Just a quick head’s up. Head’s up. Let’s study his first 30 balls. If he survives those, he may last another 300. Archer is kind enough to welcome him with a couple of useless deliveries wide of leg stump at a gentle 135km/h. Two down, 28 to go. Head plays out a maiden. What the hell is this? Boycottball? Get on with it!
He leaves a ball outside off stump with the flourish of a French swordsman. Blocks a few. He’s watchable because you never quite know when he’ll launch an uppercut into the top tier of the grandstand.
The Barmy Army has a banner promoting a great charity called Beautiful Crazy.
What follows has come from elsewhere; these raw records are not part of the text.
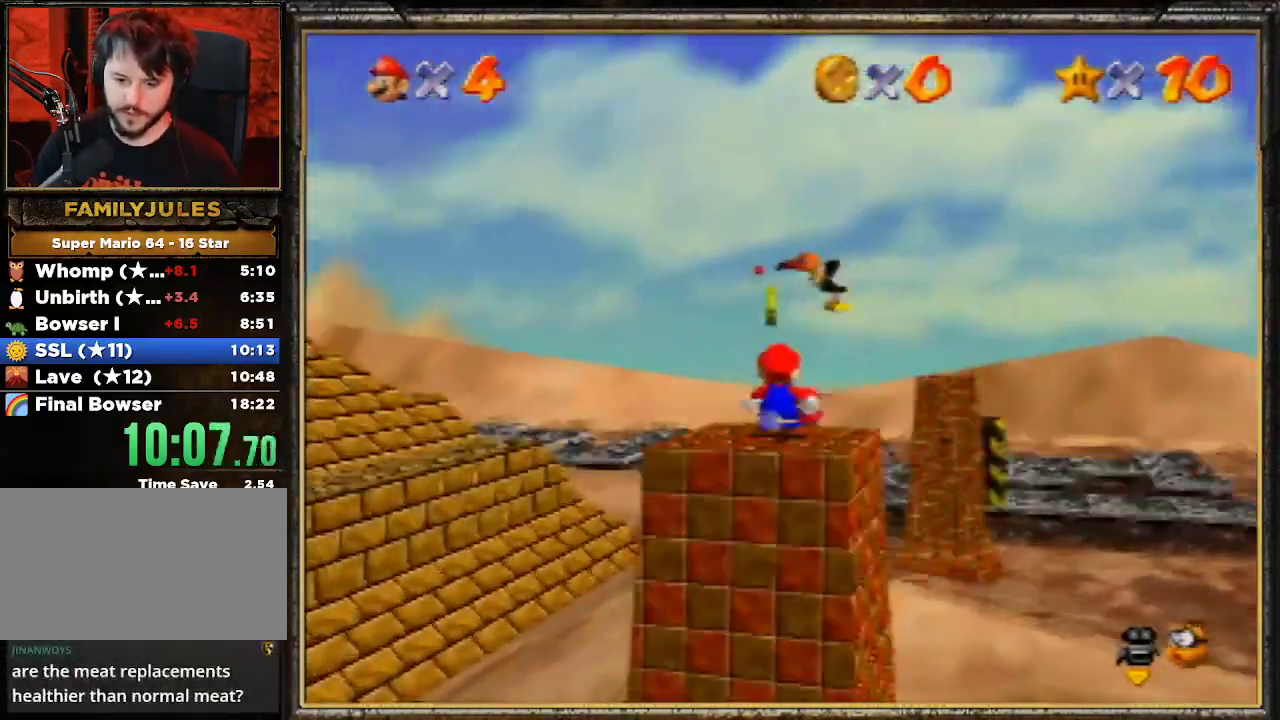
{"buttons": [], "left_stick": "right", "events": [[133, "Z", "up"], [233, "A", "up"], [267, "left_stick", "up-right"], [500, "left_stick", "right"]]}
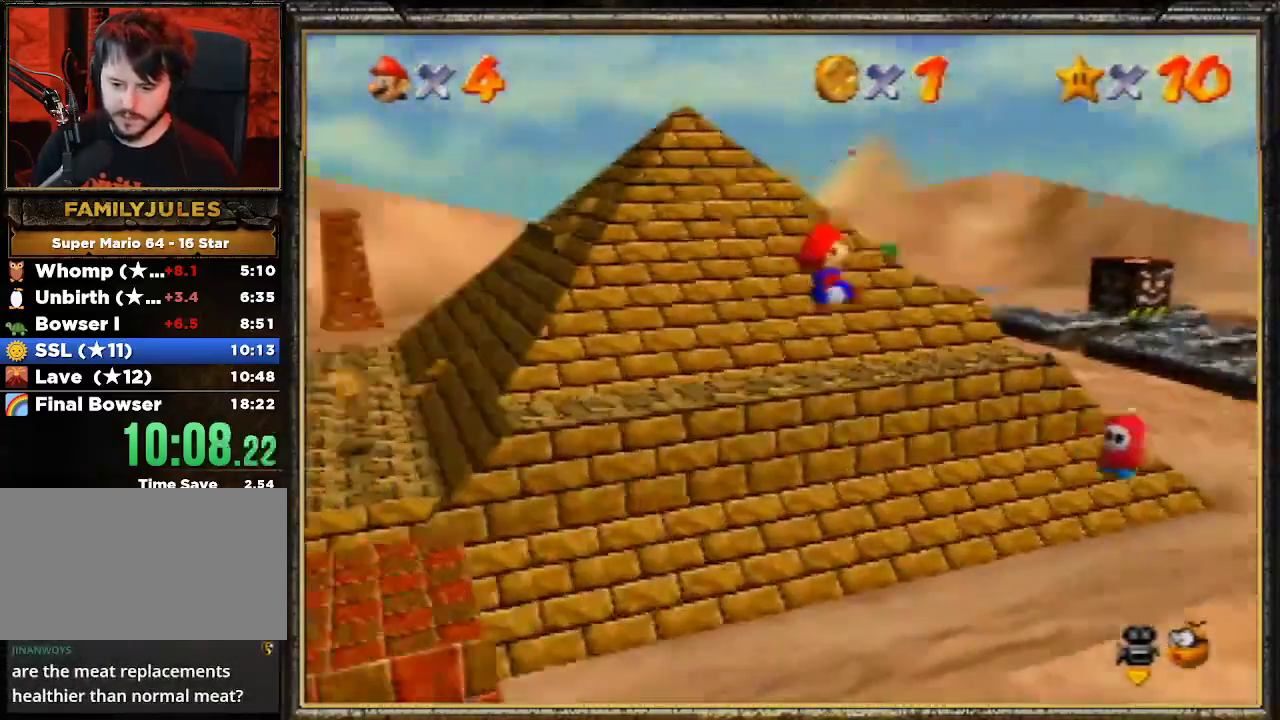
{"buttons": [], "left_stick": "left", "events": [[33, "left_stick", "down-left"], [500, "left_stick", "left"]]}
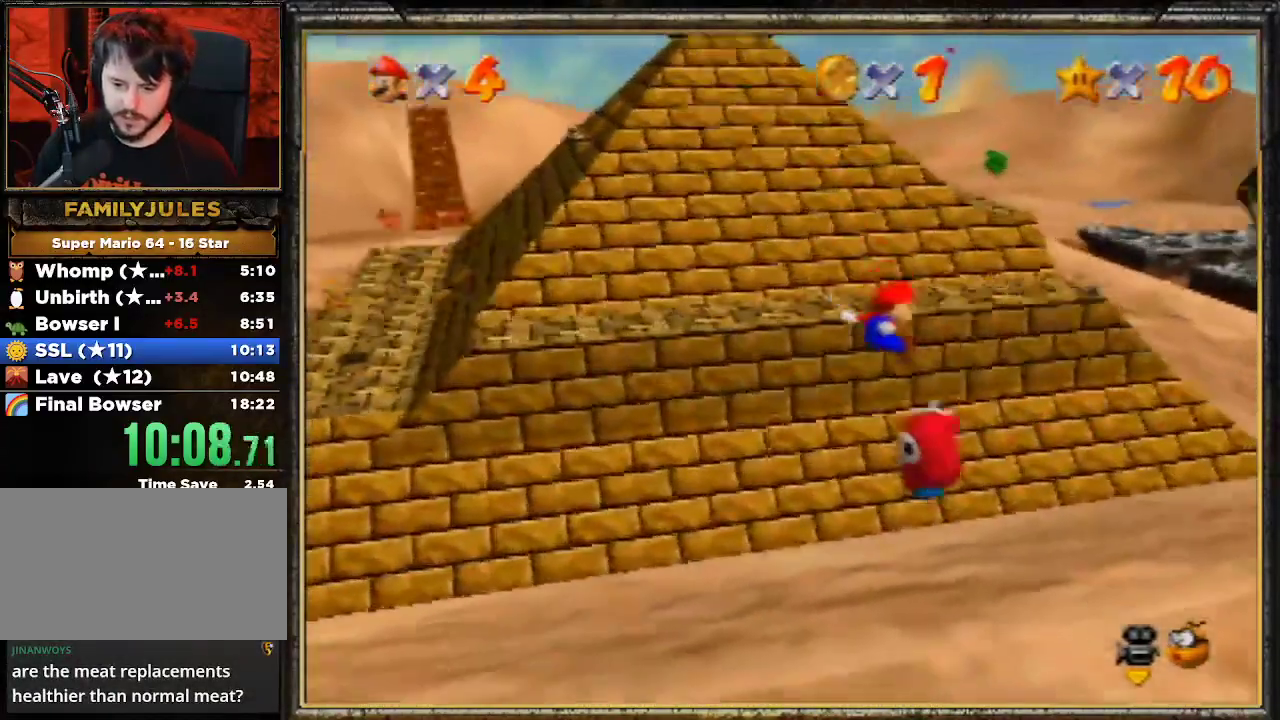
{"buttons": [], "left_stick": "up", "events": [[33, "left_stick", "up-left"], [200, "left_stick", "up"]]}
Check it out. The name seems additionally fitting because Head is at the crease. Few Test representatives have ever batted as beautifully crazy as this. In Perth, he made 123 from 83 balls. Now he’s none from 12.
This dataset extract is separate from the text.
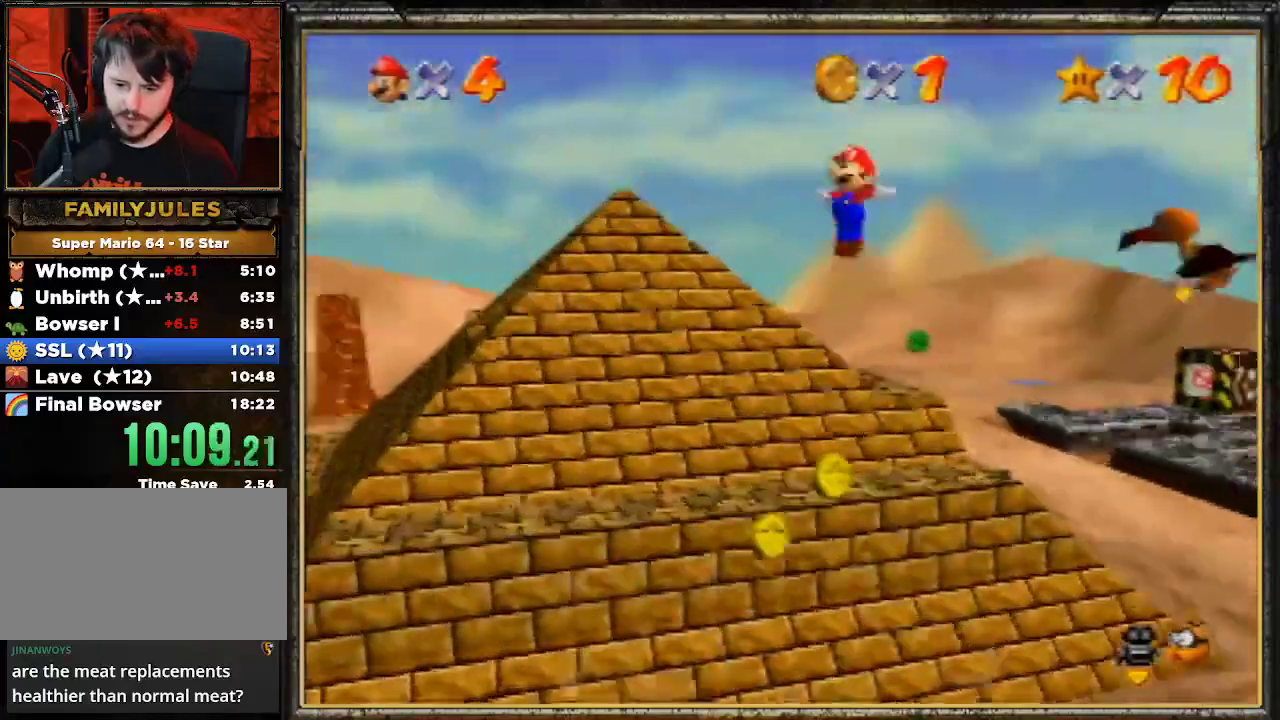
{"buttons": [], "left_stick": "up", "events": []}
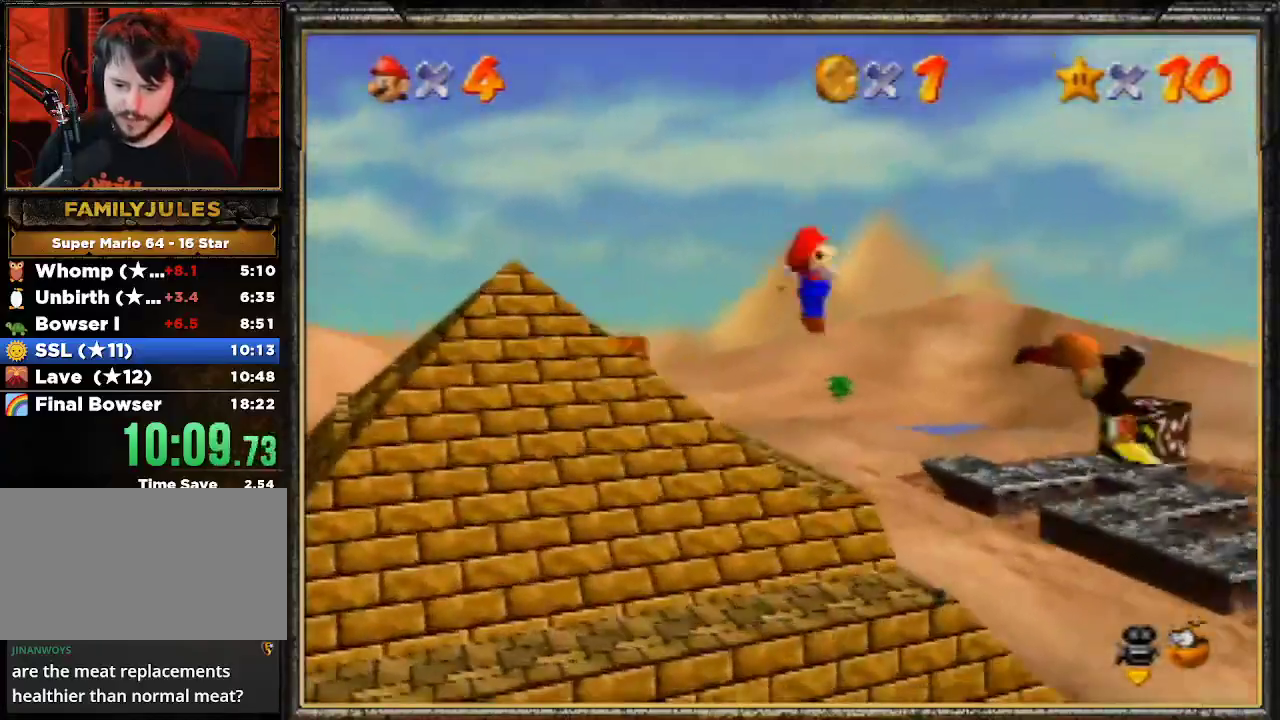
{"buttons": [], "left_stick": "up", "events": []}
Finally, he whips Archer for two off his pads and he’s off the mark when 15 balls deep. England can learn a lot from Head. He tiptoes before tonking. Of course, you need the God-given talent to alter your style according to everchanging situations and conditions in five-act Shakespearean productions, but Head is a reminder that the greatest athletes are multidimensional. They’re everything, everywhere, all at once.
On Head’s 26th ball, when he’s clobbered all of three runs, England wicketkeeper Jamie Smith drops a nick from Archer that any wicketkeeper worth his salt will take. Two hands to the ball, to the inside of first slip, Smith’s just gotta take it. Smith’s error is compounded by the contrast with Carey’s sheer excellence. Right on cue, on his 30th delivery, Head launches consecutive boundaries, a four and six, to signal that his eye is in.
Has Head told Howard his exact game plan? Get to 30 balls then start swinging for the fences? Smith may never live down his drop. He gets a rousing Bronx cheer every time he cleanly catches the ball. A regulation ball outside off stump. Hooray! A throw from the outfield. Hooray! It’s sickening to be ’keeping when you’ve given a life to a dangerous player. Every subsequent run is a dagger through your heart. And all you hear from the stands is, hooray!
Four runs from 29 balls, Head rockets to 20 from 33. He’s gone four, six, three, three. A flurry of boundaries. His luck runs out when he skies Brydon Carse to Gus Atkinson at mid-wicket. He’s made 33 from 43 balls in a 77-run opening stand with Weatherald. They’ve skipped along at nearly six runs an over. As a spectacle, and platform, and long-term proposition, the Head-Weatherald union has plenty going for it. Henceforth, the Test career of Usman Khawaja is over.
“That’s how it crumbles sometimes,” Head says. “That’s the game. You prepare the best you can. Physically, mentally, you get ready to go. You try your hardest to have the most consistency you can. But the game doesn’t guarantee you runs.”
Weatherald’s sparkling contribution – 72 from 78 balls before Archer traps him LBW with a sandshoe crusher – is wonderful timing for the tenacious, pugnacious mollydooker, because in the background, slammin’ Sammy Konstas has racked up a ton for NSW. Konstas’s 116 for the Blues isn’t too little, just a few months too late. Weatherald is now unsackable.
How endearing and determined is Weatherald when whispering “ball, ball, ball”. as the bowler approaches? How unique and combative is the crouched boxers’ stance? How authoritative are his cover drives when the ball is in his slot? How thrilling are the cuts for six over slips?
Head and Weatherald have chemistry as long-term mates. They’ve thwarted England like brothers in arms. They’ve given the people, the Gazzas and Shazzas, and Australia’s selectors, what they want. An opening partnership that will stick.